══ PASSAGE PROVIDED ══

Desirable Difficulties: 7 Brutal Ways to Make Your Practice Actually Stick
We have all been there: sitting at a desk with a highlighter in hand, painting a textbook neon yellow, feeling like absolute geniuses. It feels good. It feels productive. It feels like progress. But then, three days later, someone asks us a basic question about what we "learned," and our brain serves up nothing but a dial-up dial tone. It turns out that feeling "comfortable" while learning is usually a sign that you aren't actually learning anything at all.
The truth is that the human brain is a remarkably efficient energy-saver. If it can get through a task without forming a long-term memory, it will. Most of our modern tools—sleek apps, "fun" gamified lessons, and smooth video courses—are designed to make us feel successful in the moment. They minimize friction. But in the world of cognitive science, friction is exactly what builds the muscle of the mind. Without a bit of struggle, the information just slides right off the surface.

═══
══ INFORMATION GIVEN ══

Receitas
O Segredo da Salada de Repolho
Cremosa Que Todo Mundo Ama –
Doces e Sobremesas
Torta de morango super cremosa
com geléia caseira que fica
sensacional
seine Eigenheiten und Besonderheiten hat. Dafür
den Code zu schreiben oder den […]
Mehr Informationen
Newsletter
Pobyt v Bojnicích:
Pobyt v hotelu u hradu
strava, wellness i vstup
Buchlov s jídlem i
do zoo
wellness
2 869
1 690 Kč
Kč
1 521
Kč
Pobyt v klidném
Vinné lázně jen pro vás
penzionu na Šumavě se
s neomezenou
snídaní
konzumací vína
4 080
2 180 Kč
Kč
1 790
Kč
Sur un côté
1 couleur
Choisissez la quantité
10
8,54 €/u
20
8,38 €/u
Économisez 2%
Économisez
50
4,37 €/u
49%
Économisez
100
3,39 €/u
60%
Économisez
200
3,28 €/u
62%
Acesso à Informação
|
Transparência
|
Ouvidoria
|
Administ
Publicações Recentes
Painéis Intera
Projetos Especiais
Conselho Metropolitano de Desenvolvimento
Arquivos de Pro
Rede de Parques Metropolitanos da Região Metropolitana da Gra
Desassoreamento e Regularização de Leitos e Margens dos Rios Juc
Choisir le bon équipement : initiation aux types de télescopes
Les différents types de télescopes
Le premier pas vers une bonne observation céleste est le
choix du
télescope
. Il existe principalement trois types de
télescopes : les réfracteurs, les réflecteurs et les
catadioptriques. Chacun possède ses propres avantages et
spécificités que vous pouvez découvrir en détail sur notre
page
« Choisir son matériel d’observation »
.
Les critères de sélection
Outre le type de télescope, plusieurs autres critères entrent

═══
══ INFORMATION GIVEN ══

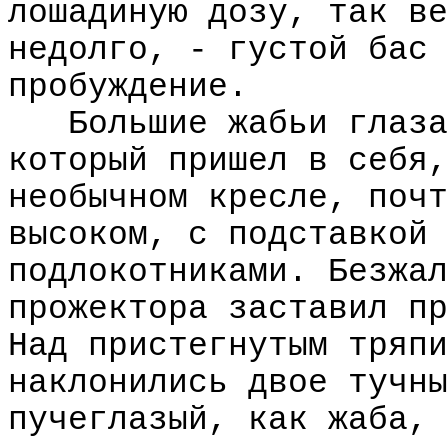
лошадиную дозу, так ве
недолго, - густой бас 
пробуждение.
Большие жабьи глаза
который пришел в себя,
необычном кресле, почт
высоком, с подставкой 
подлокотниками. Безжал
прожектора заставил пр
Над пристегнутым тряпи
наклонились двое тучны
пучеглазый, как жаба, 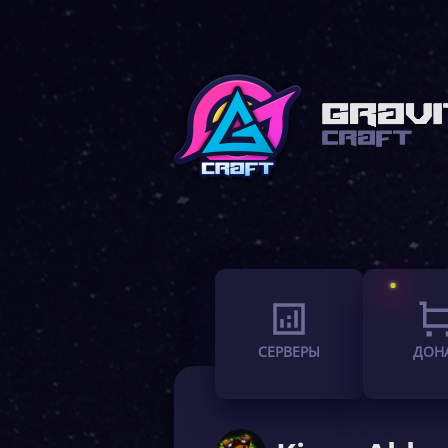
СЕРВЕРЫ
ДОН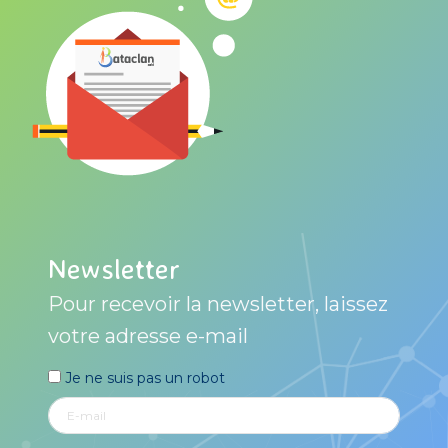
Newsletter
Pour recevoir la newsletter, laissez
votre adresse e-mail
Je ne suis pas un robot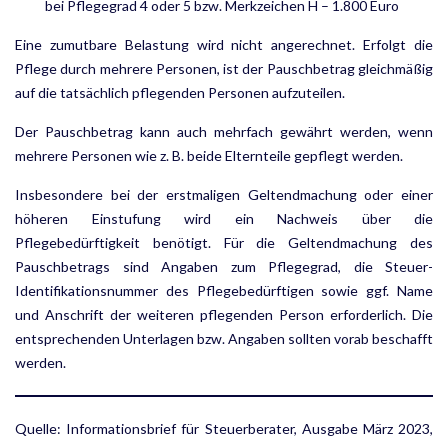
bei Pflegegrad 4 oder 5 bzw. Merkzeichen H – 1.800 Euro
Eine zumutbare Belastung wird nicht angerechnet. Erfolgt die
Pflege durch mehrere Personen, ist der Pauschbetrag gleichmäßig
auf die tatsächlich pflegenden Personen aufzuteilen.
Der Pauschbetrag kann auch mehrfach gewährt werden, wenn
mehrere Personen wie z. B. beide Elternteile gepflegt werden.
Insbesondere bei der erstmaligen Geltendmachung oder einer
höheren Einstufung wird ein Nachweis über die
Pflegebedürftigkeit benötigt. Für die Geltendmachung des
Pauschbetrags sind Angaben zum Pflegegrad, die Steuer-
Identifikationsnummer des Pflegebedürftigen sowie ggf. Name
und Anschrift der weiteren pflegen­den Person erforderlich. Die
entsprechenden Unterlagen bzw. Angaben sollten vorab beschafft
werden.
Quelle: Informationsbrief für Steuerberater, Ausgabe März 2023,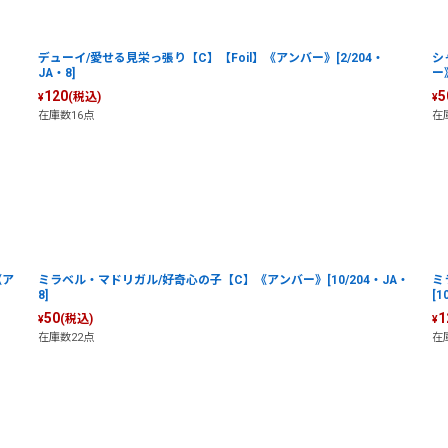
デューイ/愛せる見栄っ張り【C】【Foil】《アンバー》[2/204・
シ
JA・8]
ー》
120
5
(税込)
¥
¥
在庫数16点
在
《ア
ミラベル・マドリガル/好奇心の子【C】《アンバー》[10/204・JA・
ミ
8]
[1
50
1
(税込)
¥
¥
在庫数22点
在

═══

**JOB ITEM**
Extend the article on desirable difficulties in learning, beginning right after its final sentence. The records are separate material, unrelated to the article.

**ANSWER**
I’ve spent years obsessing over how to bridge the gap between "looking busy" and actually gaining mastery. Whether you are a startup founder trying to learn a new coding language, a marketer mastering data analytics, or a consultant trying to memorize complex client frameworks, the secret isn't more hours—it’s "better" hours. We need to stop looking for the easy way and start looking for the right kind of hard.
In this guide, we are going to dive deep into the concept of desirable difficulties. We’ll look at why your current habits might be failing you, how to inject strategic struggle into your routine, and which tools actually help you do the heavy lifting. If you’re ready to stop "reviewing" and start mastering, let’s get into it.
What Exactly Are Desirable Difficulties?
The term "desirable difficulties" was coined by Robert Bjork, a psychologist at UCLA. It describes a paradox: certain ways of learning that make the initial performance worse actually lead to much better long-term retention and transfer of knowledge. Essentially, if you struggle a bit today, you'll remember much more a month from now.
Think of it like weightlifting. If you go to the gym and lift five-pound weights for 100 reps, it feels easy. You aren't sweating. You aren't shaking. But you also aren't growing. To build muscle, you need a weight that challenges you—one that makes you struggle to finish the final set. Learning is the same. The "difficulty" is the signal to your brain that this information is important enough to keep.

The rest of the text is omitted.